What Is a Timesheet?

A timesheet is a data table which an employer can use to track the time a particular employee has worked during a certain period. Businesses use timesheets to record time spent on tasks, projects, or clients. There are different methods that have been used to record timesheets, such as paper, spreadsheet software, and online time-tracking software. Paper-based timesheets have now given way to the digital formats.

A timesheet records the amount of time an employee works on tasks. Timesheets are a mechanism for payroll used by management, human resources and accounting to record time and pay employees based on the proof of their total hours worked. The most common association is with time cards or time clocks.

In project management, timesheets have also become invaluable for businesses to monitor their time and keep projects on track. They can also be used as a management tool for expense tracking, capacity planning, or to estimate team availability.

How does it work?

Timesheets, Payroll & Client Billing:

Timesheets are essential to the payroll and client billing process. Employers use timesheets to record data related to an accounting of their employees’ work time to accurately pay them. To create a timesheet managers must consider many variables such as their employee’s time cards, pay period, hourly rate, regular hours, overtime hours, mileage log, among others. Timesheets can be submitted weekly, biweekly, monthly or bimonthly.

Timesheets are mostly used for nonexempt employees, as it allows employers to not only pay for the hours worked, but track them to stay compliant with state and federal regulations such as the Fair Labor Standards Act. This is known as timesheet compliance, and the standards differ depending on the industry and the regulatory entities. For any firms that bill their clients regularly, timesheets work as a means to track those billable hours for each client.

- - - -

● REQUIRED WORK:
Duplicate the timesheet text in full, word for word. Rely only on the timesheet text.

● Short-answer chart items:
- - - -

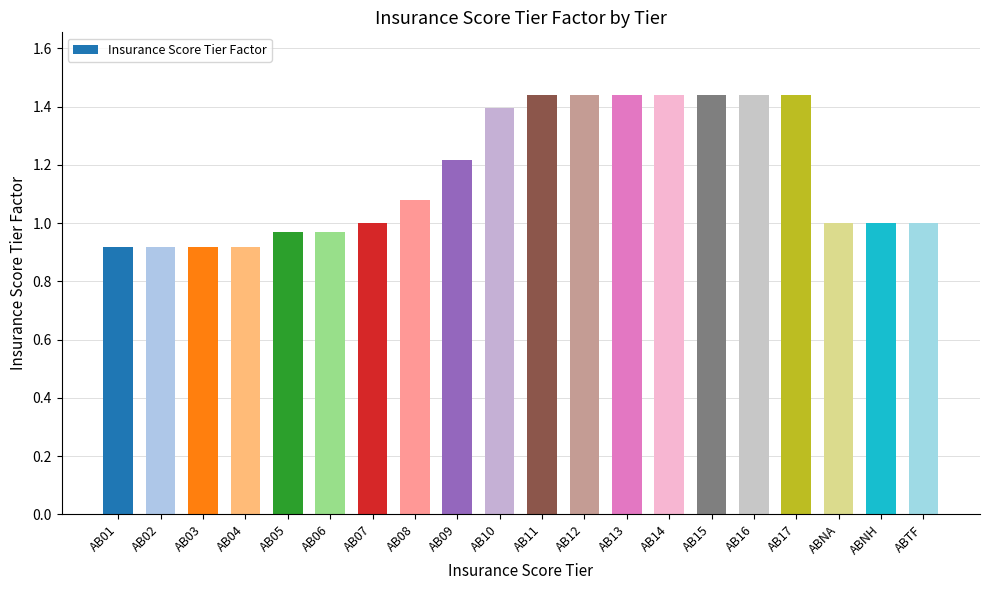

The chart shows a value of 1.4 at AB12. True or false?

True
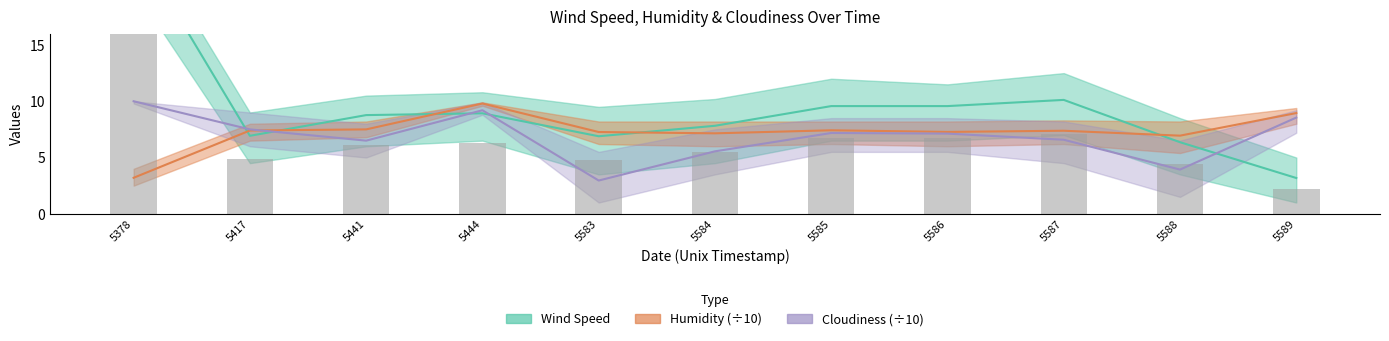

Reading left to right, transcribe all the data shown in this chart.

Wind Speed: 5378=24.2	5417=6.9	5441=8.8	5444=8.9	5583=6.9	5584=7.8	5585=9.6	5586=9.6	5587=10.1	5588=6.4	5589=3.2
Humidity (÷10): 5378=3.2	5417=7.4	5441=7.5	5444=9.8	5583=7.3	5584=7.2	5585=7.4	5586=7.3	5587=7.4	5588=6.9	5589=8.9
Cloudiness (÷10): 5378=10.0	5417=7.5	5441=6.5	5444=9.2	5583=3.0	5584=5.5	5585=7.2	5586=7.1	5587=6.6	5588=3.9	5589=8.6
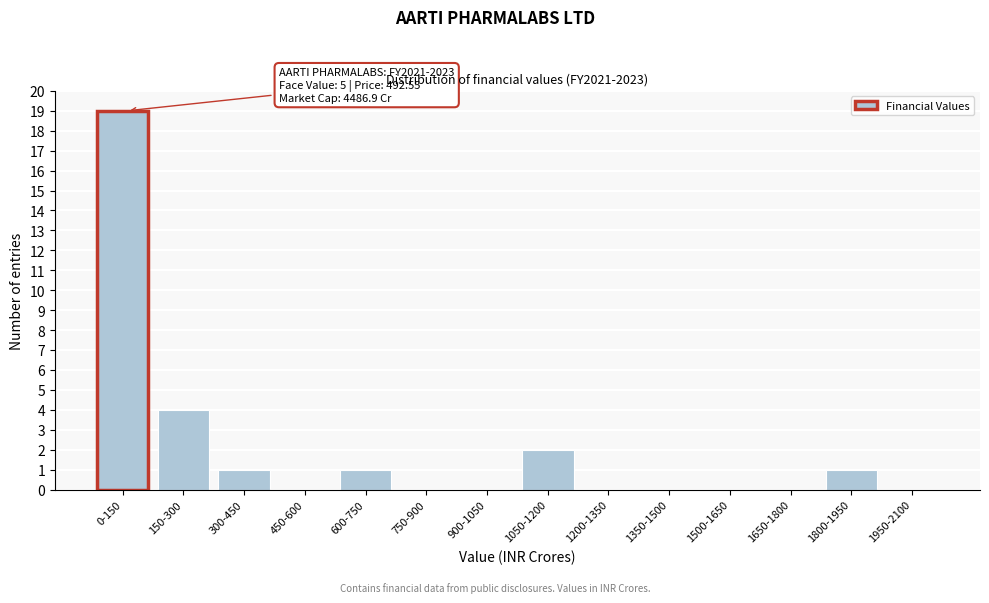

Reading left to right, extract all data points from this chart.

0-150=19	150-300=4	300-450=1	450-600=0	600-750=1	750-900=0	900-1050=0	1050-1200=2	1200-1350=0	1350-1500=0	1500-1650=0	1650-1800=0	1800-1950=1	1950-2100=0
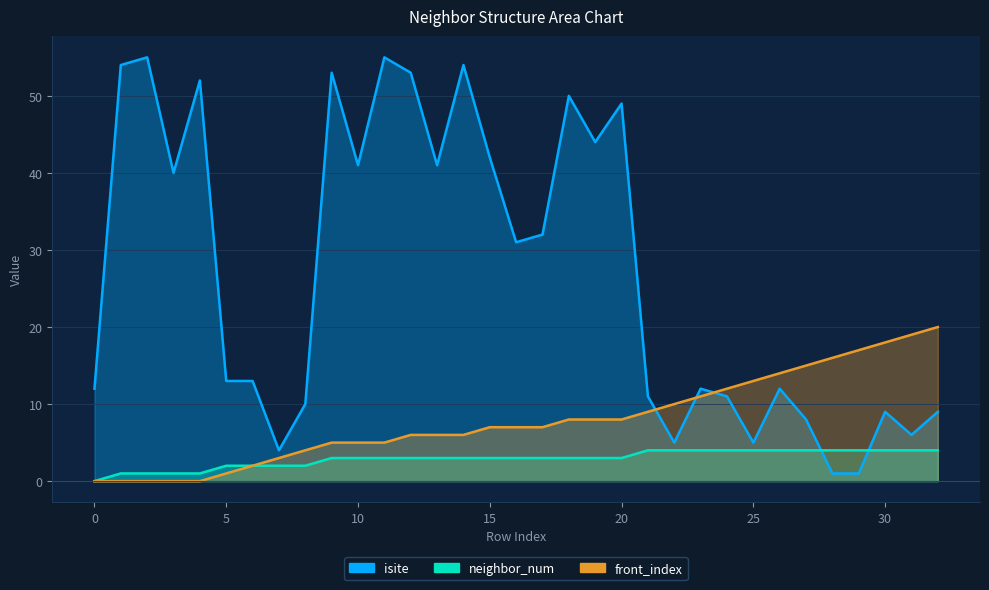

Reading left to right, list all the values displayed in this chart.

isite: 12	54	55	40	52	13	13	4	10	53	41	55	53	41	54	42	31	32	50	44	49	11	5	12	11	5	12	8	1	1	9	6	9
neighbor_num: 0	1	1	1	1	2	2	2	2	3	3	3	3	3	3	3	3	3	3	3	3	4	4	4	4	4	4	4	4	4	4	4	4
front_index: 0	0	0	0	0	1	2	3	4	5	5	5	6	6	6	7	7	7	8	8	8	9	10	11	12	13	14	15	16	17	18	19	20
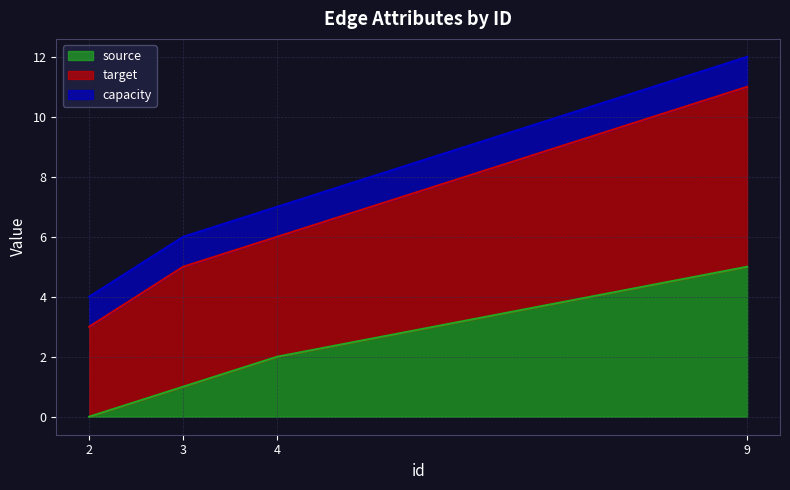

How many values in source are above zero?

3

- - - -

● RESPONSE TO THE EXERCISE:
What Is a Timesheet?

A timesheet is a data table which an employer can use to track the time a particular employee has worked during a certain period. Businesses use timesheets to record time spent on tasks, projects, or clients. There are different methods that have been used to record timesheets, such as paper, spreadsheet software, and online time-tracking software. Paper-based timesheets have now given way to the digital formats.

A timesheet records the amount of time an employee works on tasks. Timesheets are a mechanism for payroll used by management, human resources and accounting to record time and pay employees based on the proof of their total hours worked. The most common association is with time cards or time clocks.

In project management, timesheets have also become invaluable for businesses to monitor their time and keep projects on track. They can also be used as a management tool for expense tracking, capacity planning, or to estimate team availability.

How does it work?

Timesheets, Payroll & Client Billing:

Timesheets are essential to the payroll and client billing process. Employers use timesheets to record data related to an accounting of their employees’ work time to accurately pay them. To create a timesheet managers must consider many variables such as their employee’s time cards, pay period, hourly rate, regular hours, overtime hours, mileage log, among others. Timesheets can be submitted weekly, biweekly, monthly or bimonthly.

Timesheets are mostly used for nonexempt employees, as it allows employers to not only pay for the hours worked, but track them to stay compliant with state and federal regulations such as the Fair Labor Standards Act. This is known as timesheet compliance, and the standards differ depending on the industry and the regulatory entities. For any firms that bill their clients regularly, timesheets work as a means to track those billable hours for each client.